Dengue hot spot Brazil spends $US800 million a year on pesticides to control mosquitoes and still has one of the highest cases of infections in the world.

"The scary thing is dengue is getting worse, with a broadening geographic distribution and outbreaks becoming more severe," Prof O'Neill said. "We can see that in our own experience in Australia." There were more than 1000 cases of dengue in Queensland in 2009 - the worst outbreak in 50 years.

But discovering the effect Wolbachia has on the dengue-carrying Aedes aegypti mosquito did not happen in a "lightbulb moment" - it has taken decades.

"When you are doing scientific work more experiments fail than succeed, so you keep chipping away to find ways around the problem," Prof O'Neill said. "I think it's a sickness that a lot of scientists have - they are very obsessive people and that's what makes them so tenacious about their projects."

One member of the Eliminate Dengue team was once required to manually inject 10,000 mosquito embryos with the bacteria to test their survival.

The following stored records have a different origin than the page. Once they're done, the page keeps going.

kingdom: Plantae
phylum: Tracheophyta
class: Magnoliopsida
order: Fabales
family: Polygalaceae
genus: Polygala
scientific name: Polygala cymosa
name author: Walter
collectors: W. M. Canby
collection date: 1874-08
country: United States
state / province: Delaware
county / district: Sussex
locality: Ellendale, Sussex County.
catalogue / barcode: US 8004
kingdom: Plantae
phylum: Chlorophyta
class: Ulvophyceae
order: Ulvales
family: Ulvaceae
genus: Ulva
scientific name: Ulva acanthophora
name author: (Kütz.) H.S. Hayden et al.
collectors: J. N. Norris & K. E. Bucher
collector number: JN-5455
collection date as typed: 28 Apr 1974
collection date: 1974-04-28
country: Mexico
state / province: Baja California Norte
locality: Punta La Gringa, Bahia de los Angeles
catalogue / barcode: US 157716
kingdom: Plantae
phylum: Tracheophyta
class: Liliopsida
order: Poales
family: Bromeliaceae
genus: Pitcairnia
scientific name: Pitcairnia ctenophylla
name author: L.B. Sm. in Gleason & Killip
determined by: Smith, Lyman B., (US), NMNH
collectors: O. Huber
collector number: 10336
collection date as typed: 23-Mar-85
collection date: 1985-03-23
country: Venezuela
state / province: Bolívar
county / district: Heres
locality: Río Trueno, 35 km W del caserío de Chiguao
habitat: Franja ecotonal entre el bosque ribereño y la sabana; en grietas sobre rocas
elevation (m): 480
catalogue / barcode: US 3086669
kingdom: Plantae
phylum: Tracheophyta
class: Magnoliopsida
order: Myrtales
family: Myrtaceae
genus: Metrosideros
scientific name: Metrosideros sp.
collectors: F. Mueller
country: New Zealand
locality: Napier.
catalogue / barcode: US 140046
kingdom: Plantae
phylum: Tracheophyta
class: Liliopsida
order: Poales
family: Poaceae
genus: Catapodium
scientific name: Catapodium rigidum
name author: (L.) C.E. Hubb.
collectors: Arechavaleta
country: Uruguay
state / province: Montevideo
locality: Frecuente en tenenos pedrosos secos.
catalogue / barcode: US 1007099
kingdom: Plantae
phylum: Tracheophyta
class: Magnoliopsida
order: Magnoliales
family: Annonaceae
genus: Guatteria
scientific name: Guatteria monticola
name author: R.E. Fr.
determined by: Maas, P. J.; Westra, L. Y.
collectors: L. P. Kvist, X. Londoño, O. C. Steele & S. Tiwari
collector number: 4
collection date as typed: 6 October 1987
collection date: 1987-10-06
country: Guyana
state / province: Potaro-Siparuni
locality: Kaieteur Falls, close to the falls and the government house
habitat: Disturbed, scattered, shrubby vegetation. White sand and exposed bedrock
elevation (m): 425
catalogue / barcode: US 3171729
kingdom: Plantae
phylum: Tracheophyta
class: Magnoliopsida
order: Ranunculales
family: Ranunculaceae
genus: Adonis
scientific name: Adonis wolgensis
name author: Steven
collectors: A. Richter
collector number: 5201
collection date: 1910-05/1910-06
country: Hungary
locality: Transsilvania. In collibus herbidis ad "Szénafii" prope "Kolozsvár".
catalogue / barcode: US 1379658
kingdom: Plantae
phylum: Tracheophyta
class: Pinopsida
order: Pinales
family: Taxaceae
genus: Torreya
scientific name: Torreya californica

Prof O'Neill was first alerted to Wolbachia by former UQ professor Hugh Patterson when he was Patterson's student in the 1980s. Scientists had been thinking about the bacteria as a way of controlling insect populations but Prof O'Neill wanted to test its ability to prevent disease transmission.

Leaving Brisbane for the US, he kept up his investigations as a junior professor at Yale University for 10 years. Returning to UQ as head of the School of Biological Sciences, his team was the first to apply molecular biology to the bacteria sequencing the Wolbachia genome.

"Dengue is spread by old mosquitoes (12 days old)," he said. "I thought if we could shorten their lifespan we could stop transmission of the disease. "It not only shortened their lifespan but it interfered with the virus's ability to grow in the insect. "That was quite an amazing discovery and it means this approach can be much more effective."

This week Prof O'Neill's team will begin releasing Wolbachia-infected mosquitoes into the wild population.

The CSIRO has done a nine-month risk analysis on releasing Wolbachia mosquitoes into the general population to breed. Prof O'Neill said this type of science was heavily regulated in Australia and they were being extremely careful because they did not want to create another biological problem like the cane toad.

"The cane toad was a foreign organism introduced into a new environment but Wolbachia already occurs naturally in up to 60 per cent of the insect population," he said.

In September the Australia Pesticides and Veterinary Medicines Authority gave the project approval to proceed to field trials at Yorkeys Knob and Gordonvale near Cairns.

Over the past 15 years, the international collaboration has involved more than 14 institutions and 50 scientists from Australia, Vietnam, Thailand, the US and Brazil.